All records, minus the pictures: write them out exactly.

Dataset entries:
···

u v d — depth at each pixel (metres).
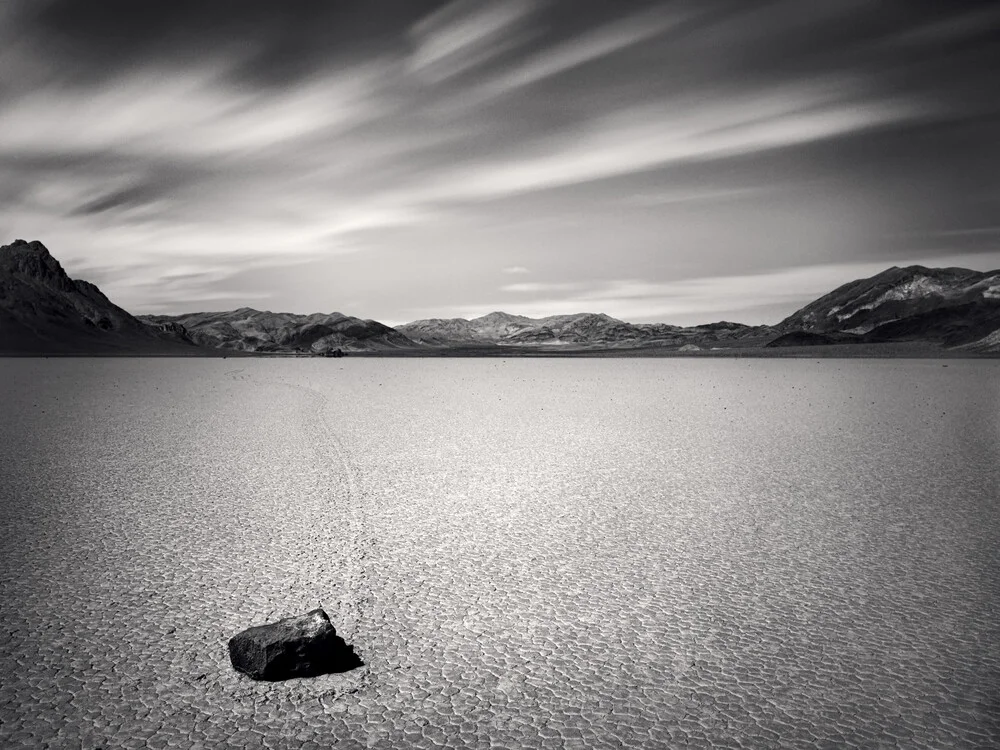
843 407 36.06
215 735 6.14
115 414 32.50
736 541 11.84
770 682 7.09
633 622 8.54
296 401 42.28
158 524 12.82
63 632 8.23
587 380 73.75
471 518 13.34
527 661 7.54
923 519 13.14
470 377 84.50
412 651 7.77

···

## Exercise solution
u v d — depth at each pixel (metres).
843 407 36.06
215 735 6.14
115 414 32.50
736 541 11.84
770 682 7.09
633 622 8.54
296 401 42.28
158 524 12.82
63 632 8.23
587 380 73.75
471 518 13.34
527 661 7.54
923 519 13.14
470 377 84.50
412 651 7.77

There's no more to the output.